# Document passage:
···
Friday, February 3, 2012

Author Guest Post: Karina Cooper


The Dark Side of Love
I’m going to come right out and say it: I “grew up” on romance novels.

Sure, I read all kinds of genres, devoured everything from science-fiction to historical non-fiction, fantasy to Shakespeare and anything else I could get my hands on, but it was romance that I went back to every time. I loved the happy endings, the “will she, won’t he?”, the multitude of reasons why it would never work all tossed out for the sake of love.

I’m a sucker for a happy ending.

So how in the world did I turn into the kind of romance writer that skirts the darker side of love?

In Blood of the Wicked, Silas and Jessie are two people who could–if it weren’t for the circumstances–get along outside the plot. She’s feisty and engaging, he’s strong-willed and sexy, and both have a sense of humor that curls like the edges of burnt paper. What draws them is raw sexual attraction, what keeps them together is that strong sense of loyalty both display. But the ride isn’t smooth.
···
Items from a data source
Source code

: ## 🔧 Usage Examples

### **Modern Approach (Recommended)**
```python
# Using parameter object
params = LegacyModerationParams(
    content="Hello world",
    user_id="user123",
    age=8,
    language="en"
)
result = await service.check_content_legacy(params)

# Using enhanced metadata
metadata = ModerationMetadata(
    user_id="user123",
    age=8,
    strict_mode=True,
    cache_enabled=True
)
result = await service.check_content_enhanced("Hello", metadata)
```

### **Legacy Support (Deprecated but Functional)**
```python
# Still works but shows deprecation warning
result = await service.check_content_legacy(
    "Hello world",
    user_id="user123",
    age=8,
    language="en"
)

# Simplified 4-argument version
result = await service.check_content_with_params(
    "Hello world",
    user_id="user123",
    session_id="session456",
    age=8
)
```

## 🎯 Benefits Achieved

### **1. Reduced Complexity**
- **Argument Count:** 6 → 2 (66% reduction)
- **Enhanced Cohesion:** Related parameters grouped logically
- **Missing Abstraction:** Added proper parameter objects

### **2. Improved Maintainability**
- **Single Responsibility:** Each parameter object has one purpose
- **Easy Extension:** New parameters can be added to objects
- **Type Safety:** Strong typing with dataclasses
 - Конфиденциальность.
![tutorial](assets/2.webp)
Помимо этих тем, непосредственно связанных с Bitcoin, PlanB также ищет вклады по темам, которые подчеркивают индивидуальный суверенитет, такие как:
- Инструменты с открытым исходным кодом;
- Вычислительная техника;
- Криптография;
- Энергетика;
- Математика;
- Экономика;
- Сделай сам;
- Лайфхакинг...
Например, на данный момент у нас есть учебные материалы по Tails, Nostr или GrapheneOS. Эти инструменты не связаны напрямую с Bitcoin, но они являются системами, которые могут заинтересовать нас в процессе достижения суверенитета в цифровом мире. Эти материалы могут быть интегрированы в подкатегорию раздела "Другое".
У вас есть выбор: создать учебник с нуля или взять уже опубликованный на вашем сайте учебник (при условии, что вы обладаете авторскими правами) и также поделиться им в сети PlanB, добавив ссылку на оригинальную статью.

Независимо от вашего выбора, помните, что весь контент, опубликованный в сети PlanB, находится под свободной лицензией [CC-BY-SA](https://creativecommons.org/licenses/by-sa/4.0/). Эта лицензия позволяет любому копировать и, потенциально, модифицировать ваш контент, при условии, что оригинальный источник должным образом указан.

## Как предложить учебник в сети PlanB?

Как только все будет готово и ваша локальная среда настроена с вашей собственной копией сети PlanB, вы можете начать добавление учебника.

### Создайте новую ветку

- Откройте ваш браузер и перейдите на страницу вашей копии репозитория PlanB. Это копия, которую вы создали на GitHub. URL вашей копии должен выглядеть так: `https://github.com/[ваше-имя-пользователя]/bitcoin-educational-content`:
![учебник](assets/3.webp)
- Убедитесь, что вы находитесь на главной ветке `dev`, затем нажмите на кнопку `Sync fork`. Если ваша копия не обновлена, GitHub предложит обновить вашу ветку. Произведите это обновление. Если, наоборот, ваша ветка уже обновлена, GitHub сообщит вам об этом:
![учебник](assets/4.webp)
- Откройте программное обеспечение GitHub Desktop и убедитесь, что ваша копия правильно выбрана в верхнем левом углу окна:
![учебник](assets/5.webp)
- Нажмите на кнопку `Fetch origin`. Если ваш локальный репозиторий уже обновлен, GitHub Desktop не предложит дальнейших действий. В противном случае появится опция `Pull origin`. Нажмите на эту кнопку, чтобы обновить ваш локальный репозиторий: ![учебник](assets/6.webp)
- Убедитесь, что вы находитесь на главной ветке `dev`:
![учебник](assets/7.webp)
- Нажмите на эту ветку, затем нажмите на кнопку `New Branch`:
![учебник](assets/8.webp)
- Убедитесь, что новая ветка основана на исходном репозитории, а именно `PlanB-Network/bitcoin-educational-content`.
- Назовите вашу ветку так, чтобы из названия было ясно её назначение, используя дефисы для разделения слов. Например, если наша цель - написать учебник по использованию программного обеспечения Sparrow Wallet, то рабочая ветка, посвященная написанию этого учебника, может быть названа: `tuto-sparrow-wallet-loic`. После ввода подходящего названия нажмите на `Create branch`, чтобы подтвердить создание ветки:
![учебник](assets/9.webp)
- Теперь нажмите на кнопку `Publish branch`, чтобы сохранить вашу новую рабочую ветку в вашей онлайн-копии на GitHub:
···
# Tasks to carry out:
[1] Decide whether each statement agrees with the guest post on the dark side of love, answering yes or no and quoting the words from the post that settle it: (a) The writer read only romance novels while growing up. (b) In Blood of the Wicked, loyalty is what keeps Silas and Jessie together. (c) The writer likes happy endings.
[2] According to the guest post, what draws Silas and Jessie to each other?
[3] Summarize the guest post in two sentences.
Work only from the guest post, not from the records.

# Task solutions:
[1]
(a) No: "I read all kinds of genres, devoured everything from science-fiction to historical non-fiction, fantasy to Shakespeare and anything else I could get my hands on"
(b) Yes: "what keeps them together is that strong sense of loyalty both display"
(c) Yes: "I’m a sucker for a happy ending."

[2] Raw sexual attraction.

[3] The writer grew up reading many genres but kept going back to romance for its happy endings, then became a romance writer who explores the darker side of love. In Blood of the Wicked, Silas and Jessie are drawn together by raw sexual attraction and kept together by loyalty, but their ride isn't smooth.